The false-positive emergency calling problem isn't just one affecting iPhones, as it seems that the same thing is happening on Android, delayed by the fragmented nature of Android update rollouts.
Apple devices like the iPhone and the Apple Watch have features built in to automatically call for help if the user is involved in a car accident, a fall, or a number of other situations when they may not be able to place the call themselves. However, while useful, there have been instances where the iPhone believes something has happened, with the false positive resulting in a phone call to emergency services that's not actually needed.
It turns out that Android has the same issue.
The UK's National Police Chiefs Council said on Friday an update to Android "added a new SOS emergency function for devices to call 999 through the power button being pressed five times or more," reports the BBC. As the UK endures record-high 999 call volumes, the NPCC believes the Android feature is making a "significant impact" on the total.
Devon and Cornwall Police received 169 silent 999 calls between midnight and 7p.m. BST on Sunday alone. With each silent call needing 20 minutes to be dealt with, the amount of wasted time can add up quickly.
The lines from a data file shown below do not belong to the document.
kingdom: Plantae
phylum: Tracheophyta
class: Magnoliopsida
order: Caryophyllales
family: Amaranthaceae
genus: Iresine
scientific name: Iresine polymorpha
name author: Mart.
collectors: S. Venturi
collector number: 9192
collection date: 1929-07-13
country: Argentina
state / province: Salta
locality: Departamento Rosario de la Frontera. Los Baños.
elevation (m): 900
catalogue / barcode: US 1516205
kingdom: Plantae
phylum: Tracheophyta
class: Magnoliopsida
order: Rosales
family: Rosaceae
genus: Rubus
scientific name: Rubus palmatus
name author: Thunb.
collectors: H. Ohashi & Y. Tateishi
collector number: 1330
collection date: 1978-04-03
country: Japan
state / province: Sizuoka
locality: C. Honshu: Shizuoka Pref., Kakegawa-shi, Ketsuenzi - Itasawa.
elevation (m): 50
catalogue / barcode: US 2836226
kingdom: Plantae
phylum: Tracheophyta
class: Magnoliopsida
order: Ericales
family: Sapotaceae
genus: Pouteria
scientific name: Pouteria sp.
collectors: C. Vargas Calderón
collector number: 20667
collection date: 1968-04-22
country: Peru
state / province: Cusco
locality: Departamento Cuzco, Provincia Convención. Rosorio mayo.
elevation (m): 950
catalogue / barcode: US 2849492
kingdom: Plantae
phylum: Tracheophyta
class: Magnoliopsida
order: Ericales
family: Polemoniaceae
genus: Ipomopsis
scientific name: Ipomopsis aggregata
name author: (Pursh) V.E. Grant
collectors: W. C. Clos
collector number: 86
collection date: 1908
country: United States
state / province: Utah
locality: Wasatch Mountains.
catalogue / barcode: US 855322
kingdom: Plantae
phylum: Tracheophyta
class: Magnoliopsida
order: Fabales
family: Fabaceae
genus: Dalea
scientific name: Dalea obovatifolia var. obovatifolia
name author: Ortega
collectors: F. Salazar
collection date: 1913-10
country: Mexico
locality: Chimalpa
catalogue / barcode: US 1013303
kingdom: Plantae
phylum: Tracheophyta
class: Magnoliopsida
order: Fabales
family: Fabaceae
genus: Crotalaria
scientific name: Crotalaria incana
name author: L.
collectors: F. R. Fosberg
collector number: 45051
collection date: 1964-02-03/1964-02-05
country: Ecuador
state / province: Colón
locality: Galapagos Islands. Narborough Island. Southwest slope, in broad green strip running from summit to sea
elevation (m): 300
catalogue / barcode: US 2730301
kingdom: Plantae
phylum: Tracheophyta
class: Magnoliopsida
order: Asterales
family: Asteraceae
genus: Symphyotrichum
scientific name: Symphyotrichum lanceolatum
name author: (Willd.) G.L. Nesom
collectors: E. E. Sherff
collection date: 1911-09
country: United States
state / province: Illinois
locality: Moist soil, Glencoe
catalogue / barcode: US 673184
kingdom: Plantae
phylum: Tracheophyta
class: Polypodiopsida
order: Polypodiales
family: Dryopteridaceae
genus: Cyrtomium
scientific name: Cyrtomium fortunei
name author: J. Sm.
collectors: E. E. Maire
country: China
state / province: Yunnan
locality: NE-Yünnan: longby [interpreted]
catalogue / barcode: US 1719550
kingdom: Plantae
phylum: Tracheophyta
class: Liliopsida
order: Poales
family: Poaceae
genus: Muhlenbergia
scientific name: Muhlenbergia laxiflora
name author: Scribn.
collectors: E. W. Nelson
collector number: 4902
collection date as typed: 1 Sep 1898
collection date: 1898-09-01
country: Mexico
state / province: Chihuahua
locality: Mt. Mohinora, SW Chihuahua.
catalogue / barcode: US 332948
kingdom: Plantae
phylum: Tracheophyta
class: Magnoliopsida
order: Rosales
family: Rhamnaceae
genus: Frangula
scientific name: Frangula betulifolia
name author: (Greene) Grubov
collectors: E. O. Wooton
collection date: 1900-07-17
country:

It's also not a problem limited to the UK, as the European Emergency Number Association offered a similar warning of a "surge in automatic false calls originating from Android devices" at the start of June.
However, while the NPCC mentions it is a "new" feature, it's actually one that has been around for quite some time. It was included in Android 12, introduced in 2021.
While it has been usable within Android for practically two years, it's only become a problem now because of the highly fragmented way that device producers roll out updates of Android to devices. Google's own Pixel like uses standard Android, but third-party device makers usually introduce interface and feature changes to Android before distributing it to in-use products, a process that can take a long time to complete.
It is probable that the lag between the feature's introduction and actually being usable on Android smartphones can account for the "new" yet old feature only becoming a problem now.
Google said it was up to device producers to decide whether to offer Emergency SOS, and to fine tune how it works on their products.
"To help these manufacturers prevent unintentional emergency calls on their devices, Android is providing them with additional guidance and resources," Google said. "We anticipate device manufacturers will roll out updates to their users that address this issue shortly. Users that continue to experience this issue should switch Emergency SOS off for the next couple of days."
If an Android smartphone or an iPhone makes a call to emergency services on its own, it's recommended to stay on the line until the responder answers, then to explain that it was a mistake and no assistance is required.